Head gaskets are good. Checked it again last night, compression is 122 across the board, not bad for sitting for a couple days. But it's sucking coolant from somewhere. Think I can eliminate the turbo as the source, the outlet is perfectly dry and residue free. As is the TB intake and the intake manifold itself. That leaves the lower intake gaskets, with the siamesed coolant/air passages. Pulled that apart this morning at 2am, but nothing jumps out at me as being obviously out of place. Gaskets look fine too. So wtf is going on..........I think somehow it's getting around one of the gasket faces and into the inlet passages somwhere, but why in the name of all that's holy did Nissan put the coolant runners right next to the intake runners........


----------



## asleepz (Feb 24, 2004)

The outlet of the turbo could possibly still be leaking and no residue. Thinking how hot it is all it does is slide right down the downpipe...... 

EDIT me personally I'm trying to find my damn leak next to the throttle body. Damn thing I'm having to fill my resivoir every 2 or 3 days now.... Still can't find anything... Time for a rip down I guess.


----------



## Zen31ZR (Mar 24, 2004)

SKD_Tech said:


> The outlet of the turbo could possibly still be leaking and no residue. Thinking how hot it is all it does is slide right down the downpipe......
> 
> EDIT me personally I'm trying to find my damn leak next to the throttle body. Damn thing I'm having to fill my resivoir every 2 or 3 days now.... Still can't find anything... Time for a rip down I guess.

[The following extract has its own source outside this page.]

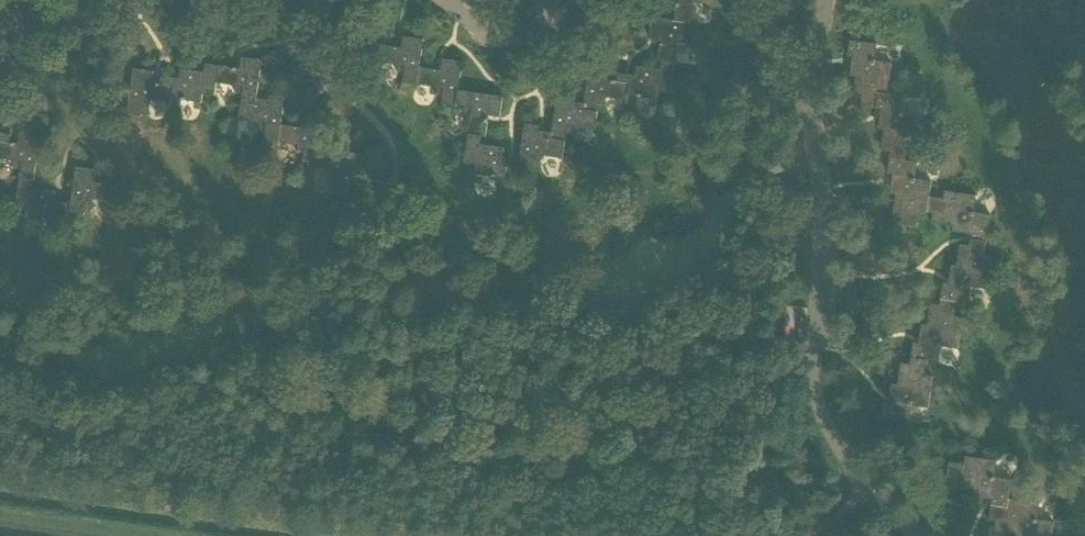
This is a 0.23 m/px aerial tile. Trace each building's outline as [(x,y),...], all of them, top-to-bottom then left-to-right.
[(674,21),(692,23),(695,4),(702,5),(703,0),(677,0),(674,21)] [(658,62),(661,62),(675,64),(678,43),(686,44),(687,37),(696,39),(698,24),(692,23),(674,21),(653,17),(649,38),(661,40),(658,62)] [(404,83),(418,85),(420,67),(424,40),(404,37),(402,48),(380,45),(378,63),(399,66),(398,73),(405,74),(404,83)] [(878,93),(887,95),(892,64),(875,62),(878,44),(850,40),(848,57),(853,58),(850,77),(856,78),(853,99),(862,100),(861,107),(876,109),(878,93)] [(258,97),(263,59),(242,56),(241,68),(220,65),(218,83),(237,86),(236,94),(243,95),(242,104),(257,106),(258,97)] [(441,70),(420,67),(418,85),(438,88),(437,96),(444,97),(442,105),(457,107),(457,105),(459,91),(463,62),(443,59),(441,70)] [(671,93),(675,64),(661,62),(660,70),(637,66),(635,76),(618,73),(617,81),(630,83),(629,96),(658,100),(659,91),(671,93)] [(175,86),(173,99),(202,103),(204,94),(216,96),(218,83),(220,65),(206,63),(205,72),(181,69),(179,79),(162,76),(161,84),(175,86)] [(590,66),(584,104),(585,104),(584,110),(598,112),(599,104),(606,105),(608,98),(628,101),(629,96),(630,83),(617,81),(609,80),(611,69),(590,66)] [(175,86),(161,84),(153,83),(154,72),(134,69),(127,114),(142,117),(143,108),(150,109),(151,101),(172,104),(173,99),(175,86)] [(469,135),(483,137),(486,137),(490,116),(501,117),(503,97),(459,91),(457,105),(465,106),(464,113),(472,115),(469,135)] [(906,97),(887,95),(878,93),(876,109),(882,110),(879,129),(884,130),(881,151),(891,153),(890,159),(906,161),(908,147),(916,148),(920,116),(904,114),(906,97)] [(265,141),(280,143),(282,125),(286,97),(271,95),(271,99),(258,97),(257,106),(242,104),(240,120),(260,123),(259,131),(266,132),(265,141)] [(596,130),(598,112),(584,110),(585,104),(584,104),(572,102),(572,97),(557,95),(552,132),(551,140),(566,142),(567,133),(574,134),(575,127),(596,130)] [(303,128),(282,125),(280,143),(299,146),(298,153),(306,154),(304,163),(319,165),(320,163),(322,148),(326,119),(305,116),(303,128)] [(525,124),(520,160),(519,169),(534,171),(535,162),(542,163),(543,156),(564,159),(566,142),(551,140),(552,132),(540,130),(540,126),(525,124)] [(20,179),(34,181),(35,181),(41,136),(21,133),(19,144),(11,143),(0,141),(0,159),(15,161),(14,169),(21,170),(20,179)] [(11,143),(12,135),(0,133),(0,141),(11,143)] [(519,169),(520,160),(504,157),(505,148),(482,144),(483,137),(469,135),(465,164),(477,166),(475,174),(506,179),(508,167),(519,169)] [(919,212),(927,213),(929,197),(931,182),(915,179),(917,163),(906,161),(890,159),(888,175),(893,176),(890,195),(896,196),(893,217),(902,218),(901,225),(917,227),(919,212)] [(77,167),(72,204),(70,213),(85,215),(86,206),(93,207),(95,199),(115,202),(117,185),(96,182),(97,170),(77,167)] [(33,188),(34,181),(20,179),(16,208),(28,210),(27,218),(57,223),(59,211),(70,213),(72,204),(55,201),(57,192),(33,188)] [(971,235),(970,241),(986,243),(990,215),(974,213),(976,196),(944,192),(943,199),(929,197),(927,213),(933,214),(931,223),(953,227),(952,232),(971,235)] [(986,243),(970,241),(969,246),(960,245),(957,266),(951,265),(948,285),(943,284),(941,300),(956,302),(968,304),(970,287),(987,290),(992,258),(984,257),(986,243)] [(954,316),(956,302),(941,300),(940,305),(931,304),(928,325),(922,324),(919,344),(914,343),(911,359),(927,361),(938,363),(941,347),(957,349),(962,317),(954,316)] [(882,419),(904,422),(909,422),(911,406),(928,408),(933,377),(925,375),(927,361),(911,359),(911,365),(901,363),(898,385),(892,384),(890,403),(884,403),(882,419)] [(992,500),(991,506),(1008,508),(1009,500),(1012,481),(995,478),(998,461),(966,456),(965,464),(949,462),(947,478),(954,479),(952,489),(974,492),(973,497),(992,500)] [(1009,500),(1008,508),(991,506),(989,521),(996,522),(995,531),(1016,534),(1016,535),(1052,535),(1054,524),(1037,521),(1040,504),(1009,500)]
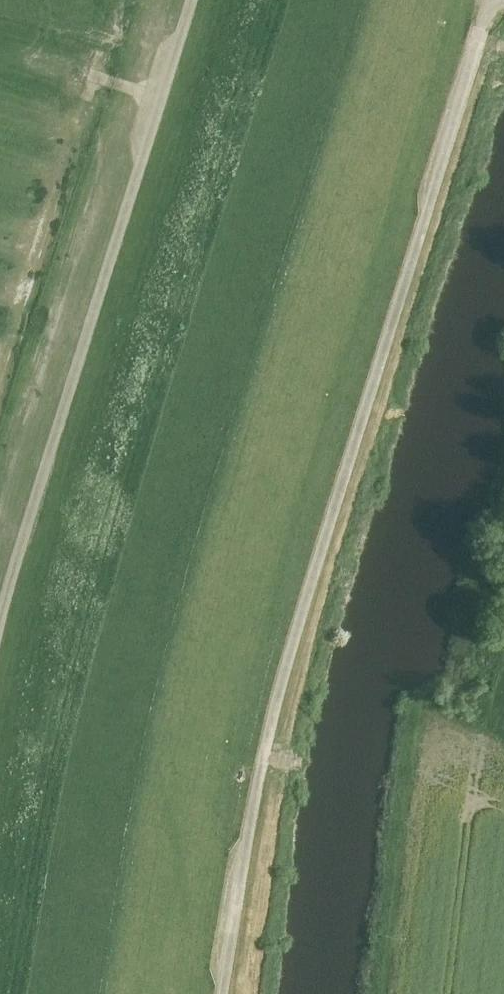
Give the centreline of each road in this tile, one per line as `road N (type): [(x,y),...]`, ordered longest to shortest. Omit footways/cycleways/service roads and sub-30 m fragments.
road 1 (track): [(491,0),(273,720),(223,993)]
road 2 (track): [(0,633),(194,0)]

Not the hot side, I'm thinking. Besides, I don't think the coolant jackets in the center section come anywhere close to either side. Unless the housing was fractured internally, and quite badly. I checked shaft play, almost nil, and the turbo shaft itself spins like a top. 
I thought we'd figured out where your leak was the other day ??? You will need to pull the upper plenum and loosen the TB to get to that hose..... It's about an hour or more to pull everything and move it aside the first time.


----------



## 0341TODD (Nov 15, 2003)

Hey what size is the allen head bolt that holds the upper plenum on? I need to go buy one so I can change my valve cover gaskets and of course cant get to the drivers side unless you pull the plenum


----------



## asleepz (Feb 24, 2004)

Yeah I've 100% found the link. Now to find the time where I can rip the top apart and try to find the hose. I might have to go to a Nissan dealer for this one


----------



## Zen31ZR (Mar 24, 2004)

0341TODD said:


> Hey what size is the allen head bolt that holds the upper plenum on? I need to go buy one so I can change my valve cover gaskets and of course cant get to the drivers side unless you pull the plenum


 6mm for the plenum hex bolts. Might as well buy a set, if you ever pull the heads you'll want the 10mm too.  Oh and to pull the TB, you'll need a standard allen wrench IE not the short stubby kind that ends in a 3/8 socket. It simply won't fit in the space you have. Trust me, I banged my head on the wall for a while over this before I finally went to Wal-Mart and bought a regular set......


----------



## Zen31ZR (Mar 24, 2004)

SKD_Tech said:


> Yeah I've 100% found the link. Now to find the time where I can rip the top apart and try to find the hose. I might have to go to a Nissan dealer for this one


 Oh jeez it's not that hard...........


----------



## asleepz (Feb 24, 2004)

[email protected] said:


> Oh jeez it's not that hard...........


To find the correct hose it will be. I am probably going to have to take off the throttle linkage and a number of harnesses. But other than that, that should be it.


----------



## JAMESZ (Mar 12, 2004)

Are you burning coolant?

I'd check all the fittings on the plenum. 

There could be a gap in a gasket.


----------



## Zen31ZR (Mar 24, 2004)

JAMESZ said:


> Are you burning coolant?
> 
> I'd check all the fittings on the plenum.
> 
> There could be a gap in a gasket.


 Yeah, it's blowing smoke just like a bhg, but compression is perfect. I pulled the intake again and spent the last couple hours cleaning the gasket surfaces with some 3M P800 grain sandpaper....... The gaskets look ok on very close inspection, so I'll use them again and see what happens.


----------